---------- GIVEN RECORDS
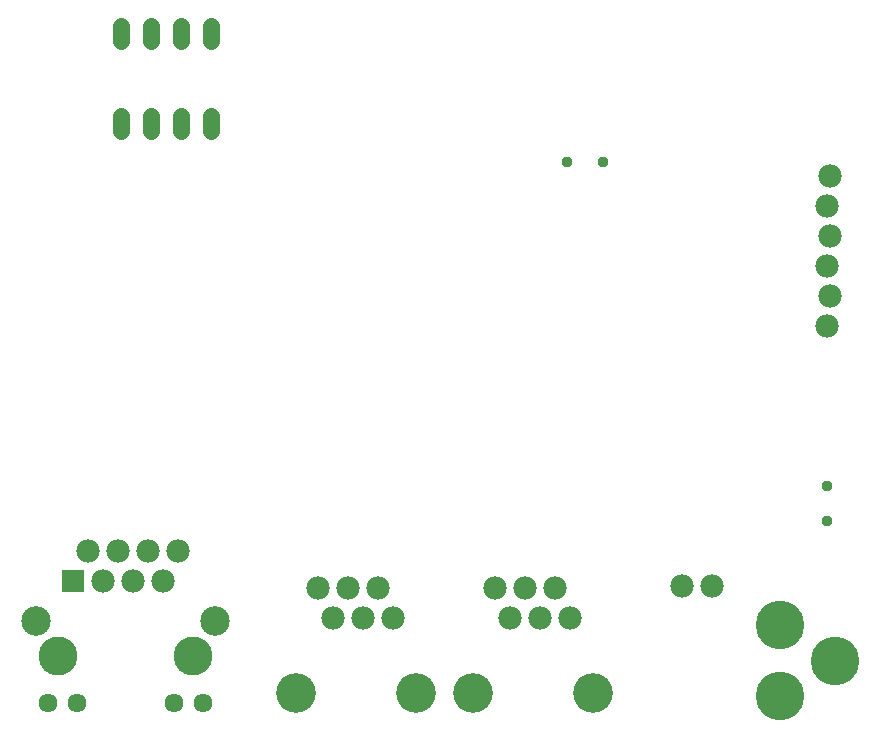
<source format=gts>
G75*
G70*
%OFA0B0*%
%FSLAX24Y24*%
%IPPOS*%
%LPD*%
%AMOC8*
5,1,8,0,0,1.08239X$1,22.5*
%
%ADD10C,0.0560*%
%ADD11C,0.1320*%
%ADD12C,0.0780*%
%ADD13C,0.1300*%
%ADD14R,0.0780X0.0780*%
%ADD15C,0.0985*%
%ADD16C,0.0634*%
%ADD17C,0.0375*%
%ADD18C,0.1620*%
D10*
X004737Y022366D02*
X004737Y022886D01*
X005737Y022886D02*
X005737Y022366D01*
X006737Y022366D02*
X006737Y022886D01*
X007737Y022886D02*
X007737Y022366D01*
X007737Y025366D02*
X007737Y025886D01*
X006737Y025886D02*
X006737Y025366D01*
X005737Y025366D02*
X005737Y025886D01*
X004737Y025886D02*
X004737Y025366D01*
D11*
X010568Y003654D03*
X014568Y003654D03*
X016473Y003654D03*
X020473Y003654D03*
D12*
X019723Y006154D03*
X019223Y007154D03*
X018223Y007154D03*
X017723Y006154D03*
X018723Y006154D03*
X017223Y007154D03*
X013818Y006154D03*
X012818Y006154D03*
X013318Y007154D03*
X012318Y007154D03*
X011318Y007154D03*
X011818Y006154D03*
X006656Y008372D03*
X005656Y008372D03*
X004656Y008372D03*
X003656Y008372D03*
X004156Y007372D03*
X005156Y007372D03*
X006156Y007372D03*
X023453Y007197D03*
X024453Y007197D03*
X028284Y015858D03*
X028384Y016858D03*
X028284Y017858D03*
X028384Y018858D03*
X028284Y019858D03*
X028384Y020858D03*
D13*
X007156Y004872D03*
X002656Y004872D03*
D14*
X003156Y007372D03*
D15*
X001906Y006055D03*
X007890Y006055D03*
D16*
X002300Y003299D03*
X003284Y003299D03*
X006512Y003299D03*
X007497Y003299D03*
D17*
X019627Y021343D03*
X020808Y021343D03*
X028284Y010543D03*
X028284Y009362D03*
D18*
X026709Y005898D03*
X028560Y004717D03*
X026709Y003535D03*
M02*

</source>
--------------------
**EXERCISE AIM:** Leave out the pictures and repeat the remaining data exactly.

**COMPLETED EXERCISE:**
<source format=gts>
G75*
G70*
%OFA0B0*%
%FSLAX24Y24*%
%IPPOS*%
%LPD*%
%AMOC8*
5,1,8,0,0,1.08239X$1,22.5*
%
%ADD10C,0.0560*%
%ADD11C,0.1320*%
%ADD12C,0.0780*%
%ADD13C,0.1300*%
%ADD14R,0.0780X0.0780*%
%ADD15C,0.0985*%
%ADD16C,0.0634*%
%ADD17C,0.0375*%
%ADD18C,0.1620*%
D10*
X004737Y022366D02*
X004737Y022886D01*
X005737Y022886D02*
X005737Y022366D01*
X006737Y022366D02*
X006737Y022886D01*
X007737Y022886D02*
X007737Y022366D01*
X007737Y025366D02*
X007737Y025886D01*
X006737Y025886D02*
X006737Y025366D01*
X005737Y025366D02*
X005737Y025886D01*
X004737Y025886D02*
X004737Y025366D01*
D11*
X010568Y003654D03*
X014568Y003654D03*
X016473Y003654D03*
X020473Y003654D03*
D12*
X019723Y006154D03*
X019223Y007154D03*
X018223Y007154D03*
X017723Y006154D03*
X018723Y006154D03*
X017223Y007154D03*
X013818Y006154D03*
X012818Y006154D03*
X013318Y007154D03*
X012318Y007154D03*
X011318Y007154D03*
X011818Y006154D03*
X006656Y008372D03*
X005656Y008372D03*
X004656Y008372D03*
X003656Y008372D03*
X004156Y007372D03*
X005156Y007372D03*
X006156Y007372D03*
X023453Y007197D03*
X024453Y007197D03*
X028284Y015858D03*
X028384Y016858D03*
X028284Y017858D03*
X028384Y018858D03*
X028284Y019858D03*
X028384Y020858D03*
D13*
X007156Y004872D03*
X002656Y004872D03*
D14*
X003156Y007372D03*
D15*
X001906Y006055D03*
X007890Y006055D03*
D16*
X002300Y003299D03*
X003284Y003299D03*
X006512Y003299D03*
X007497Y003299D03*
D17*
X019627Y021343D03*
X020808Y021343D03*
X028284Y010543D03*
X028284Y009362D03*
D18*
X026709Y005898D03*
X028560Y004717D03*
X026709Y003535D03*
M02*

</source>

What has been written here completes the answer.